*SOURCE EXTRACT*
BEGIN
Considering that the c.67delG mutation of FANCC, which is able to restore the mitochondrial function,[6] is associated with mild clinical phenotypes,[9,30] we evaluated whether we could reach the same conclusion in our cohort of 11 patients. The mean age (8.9 years) at diagnosis was higher than that reported in the FA Italian cohort (6.8 years).[8] Nine of them had concordant mild/moderate hematologic and somatic phenotypes. Regarding malformations, 4, 6, and one patients were classified as mild, moderate and severe, respectively, and percentages [0.36 vs. 0.43 (mild), 0.55 vs. 0.37 (moderate), and 0.09 vs. 0.20 (severe)] are not significantly different from those of the entire Italian cohort, although only in one case were the congenital malformations severe. For the hematologic features, 3 (0.30), 6 (0.50) and 2 (0.20) of patients received mild, moderate and severe scores, respectively, compared with 16% (mild), 27% (moderate), and 49% (severe) of the FA Italian population, suggesting that the missense mutations at residues His913 and Arg951 are associated with better hematologic prognosis.[8]

Two patients had severe hematologic score and underwent HSCT (together with another 6 affected individuals). However, HSCT per se should not be regarded as a marker of hematologic severity. Indeed, despite their moderate hematologic condition, 2 patients took advantage of having a suitable healthy matched sibling donor, which is known to provide the best outcome.[31] Another 4 underwent familiar or matched unrelated donor HSCT even more than ten years after the first abnormal blood count, when cytopenia dropped from mild/moderate to severe. They are alive and well at 3–7 years after HSCT, except for F9 and F8 who died for cytomegalovirus infection after HSCT and relapse after two HSCT, respectively. Three probands (F2, F6, and F7) with mild hematologic score did not undergo HSCT and their hematologic condition appears to be stable even 11 years (F7) after diagnosis.
END
*Extracted data entries*
BEGIN
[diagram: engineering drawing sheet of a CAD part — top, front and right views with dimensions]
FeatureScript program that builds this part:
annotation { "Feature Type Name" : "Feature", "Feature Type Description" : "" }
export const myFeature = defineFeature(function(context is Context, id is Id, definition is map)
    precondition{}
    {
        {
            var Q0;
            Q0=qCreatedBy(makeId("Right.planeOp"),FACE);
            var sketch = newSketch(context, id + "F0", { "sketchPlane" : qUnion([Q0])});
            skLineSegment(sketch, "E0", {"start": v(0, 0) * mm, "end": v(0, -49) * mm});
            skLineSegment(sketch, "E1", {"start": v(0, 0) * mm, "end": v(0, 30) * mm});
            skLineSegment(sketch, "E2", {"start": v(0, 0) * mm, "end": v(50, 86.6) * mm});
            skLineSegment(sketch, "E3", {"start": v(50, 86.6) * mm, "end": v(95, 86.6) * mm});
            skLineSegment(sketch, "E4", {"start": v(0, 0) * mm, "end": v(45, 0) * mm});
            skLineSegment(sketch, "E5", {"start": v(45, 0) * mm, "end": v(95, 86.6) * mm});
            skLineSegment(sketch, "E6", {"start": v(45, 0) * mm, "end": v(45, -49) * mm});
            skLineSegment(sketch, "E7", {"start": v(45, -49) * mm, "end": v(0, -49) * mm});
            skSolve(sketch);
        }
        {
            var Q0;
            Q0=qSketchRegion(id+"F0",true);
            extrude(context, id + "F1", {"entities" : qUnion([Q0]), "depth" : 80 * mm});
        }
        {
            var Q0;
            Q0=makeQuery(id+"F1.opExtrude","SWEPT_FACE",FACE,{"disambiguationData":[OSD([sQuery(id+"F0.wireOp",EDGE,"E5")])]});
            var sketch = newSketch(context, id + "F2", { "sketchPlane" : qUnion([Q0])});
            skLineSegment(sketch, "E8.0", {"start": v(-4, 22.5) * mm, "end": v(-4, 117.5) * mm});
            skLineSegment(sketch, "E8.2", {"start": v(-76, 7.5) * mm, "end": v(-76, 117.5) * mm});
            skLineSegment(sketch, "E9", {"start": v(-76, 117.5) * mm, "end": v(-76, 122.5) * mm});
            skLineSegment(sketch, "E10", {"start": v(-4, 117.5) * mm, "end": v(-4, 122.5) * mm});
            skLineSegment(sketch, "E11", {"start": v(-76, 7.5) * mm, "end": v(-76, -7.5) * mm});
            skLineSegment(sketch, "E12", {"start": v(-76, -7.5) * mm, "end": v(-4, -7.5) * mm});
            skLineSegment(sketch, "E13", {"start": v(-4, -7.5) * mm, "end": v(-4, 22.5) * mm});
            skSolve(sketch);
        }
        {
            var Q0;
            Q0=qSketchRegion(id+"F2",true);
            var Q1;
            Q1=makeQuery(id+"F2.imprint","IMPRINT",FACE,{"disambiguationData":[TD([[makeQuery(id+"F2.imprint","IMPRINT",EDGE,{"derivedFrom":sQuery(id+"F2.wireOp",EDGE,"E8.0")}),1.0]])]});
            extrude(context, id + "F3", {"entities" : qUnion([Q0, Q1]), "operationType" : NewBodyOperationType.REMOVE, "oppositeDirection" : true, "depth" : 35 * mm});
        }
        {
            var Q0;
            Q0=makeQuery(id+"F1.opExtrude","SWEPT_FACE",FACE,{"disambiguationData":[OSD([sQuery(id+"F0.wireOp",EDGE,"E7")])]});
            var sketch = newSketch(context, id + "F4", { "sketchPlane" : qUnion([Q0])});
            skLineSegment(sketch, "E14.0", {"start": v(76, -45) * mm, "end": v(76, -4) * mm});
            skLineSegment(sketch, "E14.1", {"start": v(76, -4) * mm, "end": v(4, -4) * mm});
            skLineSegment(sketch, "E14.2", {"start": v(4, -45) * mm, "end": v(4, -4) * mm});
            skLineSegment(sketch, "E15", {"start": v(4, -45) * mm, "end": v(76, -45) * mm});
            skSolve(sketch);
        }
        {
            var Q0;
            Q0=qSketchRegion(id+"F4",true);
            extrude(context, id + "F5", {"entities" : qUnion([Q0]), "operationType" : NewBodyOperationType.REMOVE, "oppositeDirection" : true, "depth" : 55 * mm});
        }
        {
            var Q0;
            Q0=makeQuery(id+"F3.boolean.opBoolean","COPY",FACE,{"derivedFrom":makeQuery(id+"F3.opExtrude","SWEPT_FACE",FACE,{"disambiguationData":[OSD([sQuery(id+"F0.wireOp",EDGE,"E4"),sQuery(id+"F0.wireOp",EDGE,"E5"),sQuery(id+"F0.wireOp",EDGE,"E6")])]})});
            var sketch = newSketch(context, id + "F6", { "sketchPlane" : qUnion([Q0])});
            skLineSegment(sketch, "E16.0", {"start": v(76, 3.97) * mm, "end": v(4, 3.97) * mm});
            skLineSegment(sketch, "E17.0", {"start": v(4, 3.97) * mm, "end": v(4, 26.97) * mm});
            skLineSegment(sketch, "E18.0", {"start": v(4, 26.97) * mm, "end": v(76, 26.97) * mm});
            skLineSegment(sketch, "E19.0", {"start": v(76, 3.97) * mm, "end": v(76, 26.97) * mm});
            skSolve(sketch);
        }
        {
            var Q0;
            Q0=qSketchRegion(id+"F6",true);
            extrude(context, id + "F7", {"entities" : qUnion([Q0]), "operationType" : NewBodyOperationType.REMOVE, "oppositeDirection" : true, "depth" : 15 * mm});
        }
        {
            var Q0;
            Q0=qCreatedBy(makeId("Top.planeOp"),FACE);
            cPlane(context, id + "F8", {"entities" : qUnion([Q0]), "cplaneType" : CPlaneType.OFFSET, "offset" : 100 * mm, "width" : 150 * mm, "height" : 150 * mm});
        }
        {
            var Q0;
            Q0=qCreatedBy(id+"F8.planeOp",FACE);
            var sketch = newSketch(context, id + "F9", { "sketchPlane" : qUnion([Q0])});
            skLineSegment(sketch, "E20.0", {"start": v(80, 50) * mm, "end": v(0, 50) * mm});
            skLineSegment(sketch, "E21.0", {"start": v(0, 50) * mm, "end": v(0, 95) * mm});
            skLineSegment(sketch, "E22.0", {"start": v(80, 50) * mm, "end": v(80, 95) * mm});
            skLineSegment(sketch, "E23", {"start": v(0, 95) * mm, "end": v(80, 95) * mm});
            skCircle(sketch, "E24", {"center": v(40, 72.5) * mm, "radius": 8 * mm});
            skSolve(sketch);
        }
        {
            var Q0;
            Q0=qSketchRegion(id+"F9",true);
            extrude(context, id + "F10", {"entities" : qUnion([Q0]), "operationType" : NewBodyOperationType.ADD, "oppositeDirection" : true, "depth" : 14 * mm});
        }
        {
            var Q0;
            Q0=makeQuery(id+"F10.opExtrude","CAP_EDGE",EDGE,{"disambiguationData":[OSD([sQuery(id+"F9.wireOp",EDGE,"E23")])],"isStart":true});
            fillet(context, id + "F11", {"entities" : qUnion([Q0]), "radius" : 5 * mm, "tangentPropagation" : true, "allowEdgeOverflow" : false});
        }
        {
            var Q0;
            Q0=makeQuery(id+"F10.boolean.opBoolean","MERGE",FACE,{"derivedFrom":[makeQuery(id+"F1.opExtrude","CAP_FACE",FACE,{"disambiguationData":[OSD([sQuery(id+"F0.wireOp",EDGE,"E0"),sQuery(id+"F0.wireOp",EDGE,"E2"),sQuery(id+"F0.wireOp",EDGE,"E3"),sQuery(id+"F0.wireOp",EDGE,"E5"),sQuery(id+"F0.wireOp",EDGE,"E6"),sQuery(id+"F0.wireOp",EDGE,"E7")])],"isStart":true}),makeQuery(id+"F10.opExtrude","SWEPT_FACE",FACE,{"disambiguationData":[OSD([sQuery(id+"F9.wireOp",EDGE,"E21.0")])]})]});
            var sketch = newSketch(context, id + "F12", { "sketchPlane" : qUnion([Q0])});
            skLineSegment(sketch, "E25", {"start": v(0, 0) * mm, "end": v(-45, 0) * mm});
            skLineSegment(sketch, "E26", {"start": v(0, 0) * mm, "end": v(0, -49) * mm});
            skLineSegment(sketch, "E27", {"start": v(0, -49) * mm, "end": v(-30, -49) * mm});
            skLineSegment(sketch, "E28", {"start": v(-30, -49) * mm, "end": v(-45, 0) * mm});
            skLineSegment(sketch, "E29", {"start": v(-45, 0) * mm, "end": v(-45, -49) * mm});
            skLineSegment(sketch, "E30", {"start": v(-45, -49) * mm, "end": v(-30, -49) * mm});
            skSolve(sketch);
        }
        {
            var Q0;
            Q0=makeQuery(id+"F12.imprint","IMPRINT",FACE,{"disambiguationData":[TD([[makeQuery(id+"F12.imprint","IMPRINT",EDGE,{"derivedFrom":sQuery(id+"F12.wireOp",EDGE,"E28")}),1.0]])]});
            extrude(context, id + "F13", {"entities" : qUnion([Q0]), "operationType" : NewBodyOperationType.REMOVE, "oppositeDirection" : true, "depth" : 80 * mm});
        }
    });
END
*YOUR TASK*
Answer these questions using the cohort passage:
1. What was the mean age at diagnosis in the cohort of 11 patients?
2. What did F9 die from?
3. Which three probands with a mild hematologic score did not undergo HSCT?
The listing is separate material and has no connection to the cohort passage.

*FINISHED EXERCISE*
1. 8.9 years
2. Cytomegalovirus infection after HSCT
3. F2, F6, and F7